Et donc c'était dans tout cet état d'esprit que Donald Trump était parti au Venezuela. Il n'avait pas forcément en tête d'avoir la gestion d'une catastrophe naturelle qui, pour le coup, rebat les cartes. C'est-à-dire qu'aujourd'hui, la priorité, c'est de redresser le pays, d'investir des centaines et des centaines de milliards de dollars dans un pays qui a déjà une dette.

Autour des 250 milliards à peu près, en tout cas la dette connue. C'est un peu comme des entreprises qui s'endettent, qui mettent dans leur bilan. Et les États-Unis, c'est à peu près la même chose.

On est sur 250 milliards, a priori, d'après les dernières estimations, ce qui est massif. Et il y aurait peut-être encore de la dette cachée. Donc ça peut être notamment à cause de leur entreprise pétrolière nationale qui a servi beaucoup pour la corruption.

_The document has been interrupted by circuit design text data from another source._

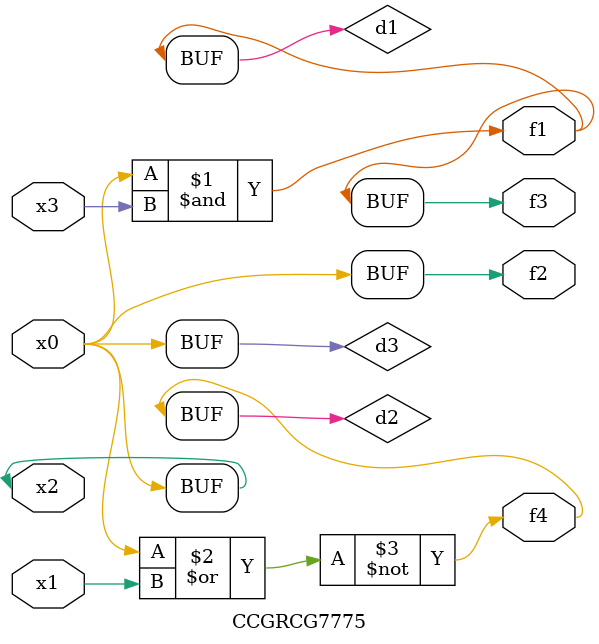
<source format=v>
module CCGRCG7775(
	input x0, x1, x2, x3,
	output f1, f2, f3, f4
);

	wire d1, d2, d3;

	and (d1, x2, x3);
	nor (d2, x0, x1);
	buf (d3, x0, x2);
	assign f1 = d1;
	assign f2 = d3;
	assign f3 = d1;
	assign f4 = d2;
endmodule

</source>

Donc ça peut être même beaucoup plus massif que ça. Et donc vous vous mettez à la place d'un Vénézuélien dont une partie d'entre eux ne voyait pas forcément d'un mauvais œil l'opération de force des Américains si, à partir du moment, elle pouvait provoquer un véritable changement de régime. Sauf que là, qu'est-ce qu'il voit ?

Il voit que, un, le changement de régime, il n'a pas lieu. Que Delcy Rodriguez, elle a gardé la plupart de l'appareil étatique et des hauts fonctionnaires qui étaient corrompus pendant des décennies sous l'ère chaviste. Et que, deux, tous les errements de cet État se révèlent au grand jour dans cette gestion de l'après-séisme.

Et que finalement, Donald Trump, il n'y peut pas forcément grand-chose. Et donc, vous avez un sondage qui a été réalisé par la firme Meganalysis de Caracas qui montre que près de 90% des personnes interrogées désapprouvent le soutien apporté par Trump à Rodriguez. 90% !

Et donc, sur place, ce n'est pas très fluide encore ce qui se passe entre les Américains et le Vénézuélien. Et d'ailleurs, il y a une enquête publiée aujourd'hui par le Wall Street Journal qui nous montre que sur le terrain, la réalité est beaucoup plus chaotique. Il y a des équipes de secours américaines, nous raconte le Wall Street Journal, qui ont perdu des heures et des jours à cause de la bureaucratie vénézuélienne.

En fait, toute cette équipe de sauveteurs américains n'ont pas eu le droit d'atterrir. Les contrôleurs aériens leur ont demandé de faire deux demi-tours. Certains affirment même avoir été, de ces secouristes américains, avoir été sollicités pour des demandes de pot de vin par les autorités vénézuéliennes.

Résultat, ils sont arrivés trop tard pour sauver des survivants qui étaient encore piégés sous les décombres. Voilà, donc on a quand même une...

Une situation complexe. Une situation complexe et une opinion vénézuélienne qui est à cran et peut-être un terreau qui devient assez fertile, en tout cas pour voir émerger une crise politique d'une autre ampleur. Merci.